To do:
1. Do the following statements agree with the post on fire dispatch reception below? Answer each yes or no, quoting the words from the post that decide it.
(a) Transmitter power is limited so that fire communications are received only up to about the county border.
(b) Hilly terrain improves reception compared with flat land.
(c) If the system can send scanner audio over the internet, someone must be present where the radios are located.
2. Answer these questions from the post on fire dispatch reception below.
(a) Which agency regulates all public safety radio transmissions?
(b) What does the post call the best criterion for guaranteed reception?
(c) Whom does the post suggest asking to host a PC and scanners?

Wed, 06/13/2012 - 10:00 — John Niewiecki
The question that is often asked of me from larger restoration companies that want to monitor fire leads throughout multiple counties is, “how do I know if I can receive all the fire dispatches from my office location? My entire territory spans quite a few counties . . .”
This is a great question and one that merits an in depth response.
First, one must understand the nature of public safety/fire transmissions.
All public safety radio transmissions are regulated by the FCC (Federal Communications Commission). The FCC is tasked with ensuring there is enough frequencies and bandwidth available to accommodate the communication demands in the marketplace as well as for public safety. This is achieved today in part by limiting the power of transmitters so that police, EMS, and fire communications are only received up to the county border and not much further. This way, frequencies can be reused over and again in relatively close proximity without interference.
One key: Line of sight reception.
Public safety, including of course fire dispatches, are subject to interference throughout each county. Interference comes in the form of buildings, hills, cell towers, and just about any physical or radio obstruction. So the best criterion to use for guaranteed reception is line of sight . . . can you actually see the transmitter from where you want to receive the signal? If you can, you are guaranteed quality reception.
Yet if this was the case every time, reception would be scarce. So along the lay of the land signal strength must be significant enough to make it to all corners of a county with consideration of some form of obstruction being present. This opens up some options.
Option 1: Tower Services
With consideration that transmissions need to be present throughout a county despite some obstructions, when there are zero obstructions, reach is significantly increased. Flat land will allow for better reception whereas hilly or mountainous terrain will impede reception. The trick is to place an antenna as high up as possible in order to diminish obstructions and in turn increase the reach of your fire lead generation system. Generally, the higher up the antenna the better the reception and more coverage one can achieve.
Do you need a tower installation? Check out our blog post on <<tower considerations here>>.
Option 2: Find a higher location
What if your office is located in the lowest part of your territory? What if your building happens to be amid large buildings? And what if a tower is out of the question?
If you find yourself in this situation the other option is to simply find a better location to place scanners. If your fire lead generation system can transmit audio from your scanners over the internet, having a person at the location where the radios are physically located is not necessary.
So ask a friend, trusted employee, or family member if they would accommodate a PC and scanners to run your system in their home or office. If <<done right>>, the installation of the lead generation system should not be as intrusive as it appears, and they may very well do it for free or the cost of their monthly internet bill. Quite a bargain for fire leads each month that could very easily equate to thousand more dollars in revenue.

Provided data:
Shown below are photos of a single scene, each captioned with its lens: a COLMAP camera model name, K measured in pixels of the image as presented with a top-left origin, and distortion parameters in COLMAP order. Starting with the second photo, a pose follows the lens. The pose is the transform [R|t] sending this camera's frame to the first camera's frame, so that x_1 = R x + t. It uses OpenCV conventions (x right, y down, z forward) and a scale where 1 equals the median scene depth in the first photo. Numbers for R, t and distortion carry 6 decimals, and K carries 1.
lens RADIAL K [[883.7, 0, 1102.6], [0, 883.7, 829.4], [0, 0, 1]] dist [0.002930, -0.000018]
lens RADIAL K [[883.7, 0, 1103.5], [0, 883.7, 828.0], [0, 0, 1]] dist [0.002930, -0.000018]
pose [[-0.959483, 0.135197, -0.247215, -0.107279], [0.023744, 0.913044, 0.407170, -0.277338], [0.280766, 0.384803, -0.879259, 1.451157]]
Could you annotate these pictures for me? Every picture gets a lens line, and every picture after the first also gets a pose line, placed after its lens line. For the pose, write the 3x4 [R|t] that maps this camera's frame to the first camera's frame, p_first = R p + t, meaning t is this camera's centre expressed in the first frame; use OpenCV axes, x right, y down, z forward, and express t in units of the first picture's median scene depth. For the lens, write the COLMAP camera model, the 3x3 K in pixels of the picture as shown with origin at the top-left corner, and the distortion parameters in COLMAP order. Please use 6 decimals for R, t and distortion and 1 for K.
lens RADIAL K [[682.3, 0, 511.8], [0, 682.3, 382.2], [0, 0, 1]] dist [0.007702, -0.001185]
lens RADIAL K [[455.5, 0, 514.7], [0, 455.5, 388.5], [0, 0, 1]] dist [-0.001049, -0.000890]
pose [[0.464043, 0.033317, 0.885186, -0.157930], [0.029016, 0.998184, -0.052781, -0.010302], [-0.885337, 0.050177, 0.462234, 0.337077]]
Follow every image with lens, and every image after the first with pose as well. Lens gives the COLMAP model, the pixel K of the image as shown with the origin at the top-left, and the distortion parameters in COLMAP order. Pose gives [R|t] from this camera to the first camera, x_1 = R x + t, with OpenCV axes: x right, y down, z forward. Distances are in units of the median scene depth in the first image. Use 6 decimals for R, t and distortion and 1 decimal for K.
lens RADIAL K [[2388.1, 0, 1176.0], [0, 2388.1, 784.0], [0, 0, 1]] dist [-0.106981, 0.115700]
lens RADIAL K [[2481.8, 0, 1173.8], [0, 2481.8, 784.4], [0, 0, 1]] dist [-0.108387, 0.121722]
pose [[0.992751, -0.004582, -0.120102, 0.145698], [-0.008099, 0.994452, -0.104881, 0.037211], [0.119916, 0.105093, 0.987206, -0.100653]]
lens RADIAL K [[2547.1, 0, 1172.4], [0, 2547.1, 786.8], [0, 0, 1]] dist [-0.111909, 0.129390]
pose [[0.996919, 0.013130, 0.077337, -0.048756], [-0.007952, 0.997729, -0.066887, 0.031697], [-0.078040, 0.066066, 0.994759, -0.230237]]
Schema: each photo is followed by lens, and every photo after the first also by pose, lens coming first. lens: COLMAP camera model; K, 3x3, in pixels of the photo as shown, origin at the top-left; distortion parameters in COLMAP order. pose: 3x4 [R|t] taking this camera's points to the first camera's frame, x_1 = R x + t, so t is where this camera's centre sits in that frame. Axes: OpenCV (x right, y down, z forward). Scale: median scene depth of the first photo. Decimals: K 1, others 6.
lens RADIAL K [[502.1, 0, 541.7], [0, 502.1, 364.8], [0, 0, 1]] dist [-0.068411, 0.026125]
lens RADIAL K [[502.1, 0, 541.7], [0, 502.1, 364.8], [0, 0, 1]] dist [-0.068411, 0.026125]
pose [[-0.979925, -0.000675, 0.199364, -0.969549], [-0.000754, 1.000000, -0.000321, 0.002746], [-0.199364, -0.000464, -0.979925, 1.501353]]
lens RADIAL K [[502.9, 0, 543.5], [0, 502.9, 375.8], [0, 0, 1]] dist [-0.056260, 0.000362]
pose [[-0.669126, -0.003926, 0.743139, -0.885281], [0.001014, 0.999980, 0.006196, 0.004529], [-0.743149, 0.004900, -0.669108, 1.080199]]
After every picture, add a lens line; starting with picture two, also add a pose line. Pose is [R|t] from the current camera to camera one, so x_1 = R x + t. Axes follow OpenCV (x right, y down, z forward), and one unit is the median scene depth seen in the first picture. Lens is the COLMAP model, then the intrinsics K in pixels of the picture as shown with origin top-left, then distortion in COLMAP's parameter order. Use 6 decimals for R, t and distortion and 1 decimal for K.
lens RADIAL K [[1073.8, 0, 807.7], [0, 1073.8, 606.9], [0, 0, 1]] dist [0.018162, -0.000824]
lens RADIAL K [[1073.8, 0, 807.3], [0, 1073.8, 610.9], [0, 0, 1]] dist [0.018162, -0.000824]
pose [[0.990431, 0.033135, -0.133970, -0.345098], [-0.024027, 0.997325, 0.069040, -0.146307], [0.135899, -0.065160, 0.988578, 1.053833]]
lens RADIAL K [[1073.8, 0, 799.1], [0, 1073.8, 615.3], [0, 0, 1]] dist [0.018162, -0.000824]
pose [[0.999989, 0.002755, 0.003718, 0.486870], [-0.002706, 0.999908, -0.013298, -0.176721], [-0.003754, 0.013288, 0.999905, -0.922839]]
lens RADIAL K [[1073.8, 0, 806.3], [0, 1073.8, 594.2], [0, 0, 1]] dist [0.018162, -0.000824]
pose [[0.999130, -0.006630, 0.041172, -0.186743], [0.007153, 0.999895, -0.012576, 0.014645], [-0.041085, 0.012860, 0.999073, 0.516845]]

Task-by-task results:
1.
(a) Yes: "limiting the power of transmitters so that police, EMS, and fire communications are only received up to the county border and not much further"
(b) No: "Flat land will allow for better reception whereas hilly or mountainous terrain will impede reception."
(c) No: "having a person at the location where the radios are physically located is not necessary"

2.
(a) The FCC (Federal Communications Commission)
(b) Line of sight
(c) A friend, trusted employee, or family member